The review has also highlighted serious policy challenges. In addition to the deteriorating investment climate which forms the background of the review, three issues continue to confront investors: rising costs, scarcity of natural gas supply and funding limitations. Of the three, the latter is the most critical. Given the structure of capital investment stemming from the review, internal financing could only be secured if oil prices remain above OPEC’s fiscal break-even price, which we have estimated to be around $100/B. In contrast, external financing, which comes predominantly in the form of loans, is likely to be daunting in face of dwindling lending resources. Faced with more pressing social demands, MENA governments may not be able to bridge the funding gap. Going forward policy makers in the region should focus their commitment on improving the investment climate and restoring investors’ confidence.

*Mr Aissaoui is Senior Consultant APICORP. This report is published concurrently in APICORP’s Economic Commentary dated October 2012. The views are those of the author only. Comments and feedback may be sent to: [email protected].

Notes:

1. As usual, MENA is defined to include the Arab world and Iran. Despite progress to demarcate borders and delineate oil deposits, energy investment in Sudan is kept inconsequentially aggregated with that of South Sudan.

2. For more details see Ali Aissaoui, “Fiscal Break-Even Prices Revisited: What More Could They Tell Us About OPEC Policy Intent?,” MEES, 13 August 2012.

3. Between 2007 and 2010 the review framework was amended in an attempt to reflect the huge uncertainty created by the global financial crisis. As a result, our findings fell into two categories: potential investment (originally secured through FDI); and actual capital requirements (what is left after deducting shelved projects).

4. The biggest MENA holders of combined oil and natural gas reserves in decreasing size are: Iran (50.0 gigatons of oil equivalent), Saudi Arabia (42.8), Qatar (25.8), Iraq (22.3), UAE (18.5), Kuwait (15.1), Libya (7.7) and Algeria (5.7) (source of data: BP Statistical Review of World Energy, June 2012).

5. Investments in nuclear and renewables (mostly solar) are implicit and reflected in the average capacity cost in relevant cases.

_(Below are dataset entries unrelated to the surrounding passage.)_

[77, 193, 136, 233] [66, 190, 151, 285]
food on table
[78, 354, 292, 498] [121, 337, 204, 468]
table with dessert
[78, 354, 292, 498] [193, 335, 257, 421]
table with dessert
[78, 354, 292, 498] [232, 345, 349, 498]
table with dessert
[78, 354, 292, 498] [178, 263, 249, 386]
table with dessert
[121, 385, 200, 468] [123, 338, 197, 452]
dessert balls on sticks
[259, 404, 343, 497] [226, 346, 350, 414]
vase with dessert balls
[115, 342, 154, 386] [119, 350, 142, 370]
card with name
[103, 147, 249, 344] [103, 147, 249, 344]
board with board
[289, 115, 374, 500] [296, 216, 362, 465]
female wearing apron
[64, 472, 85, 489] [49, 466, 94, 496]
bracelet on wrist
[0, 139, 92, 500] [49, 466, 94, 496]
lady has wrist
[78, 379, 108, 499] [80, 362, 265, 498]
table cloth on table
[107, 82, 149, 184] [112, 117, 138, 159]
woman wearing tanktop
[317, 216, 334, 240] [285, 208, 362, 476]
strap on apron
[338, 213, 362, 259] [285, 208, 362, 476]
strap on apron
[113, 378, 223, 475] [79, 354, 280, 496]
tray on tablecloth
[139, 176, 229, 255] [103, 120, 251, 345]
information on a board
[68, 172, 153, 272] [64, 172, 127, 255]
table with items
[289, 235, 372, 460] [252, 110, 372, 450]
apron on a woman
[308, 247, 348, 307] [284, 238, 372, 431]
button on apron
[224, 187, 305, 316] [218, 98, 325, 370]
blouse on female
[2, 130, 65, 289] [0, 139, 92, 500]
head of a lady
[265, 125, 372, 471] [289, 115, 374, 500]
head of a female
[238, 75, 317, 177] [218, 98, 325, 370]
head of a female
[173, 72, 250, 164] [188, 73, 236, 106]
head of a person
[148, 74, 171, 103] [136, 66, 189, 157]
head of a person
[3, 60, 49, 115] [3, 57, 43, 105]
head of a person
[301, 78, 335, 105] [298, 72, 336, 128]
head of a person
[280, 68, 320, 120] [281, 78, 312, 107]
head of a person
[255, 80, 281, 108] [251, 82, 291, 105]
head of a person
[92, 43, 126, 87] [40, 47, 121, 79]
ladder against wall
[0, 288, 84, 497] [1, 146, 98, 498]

For nuclear, while the Bushehr plant in Iran has been adding electricity to the national grid since September 2011, Abu Dhabi’s first such a plant is not expected to be commissioned during the review period.

6. Ali Aissaoui, “MENA Natural Gas: A Paradox of Scarcity amidst Plenty”, MEES, 27 December 2010.

7. For further elaboration see Ali Aissaoui, “Financing MENA Energy Investment in a Time of Turmoil,” MEES, 13 June 2011.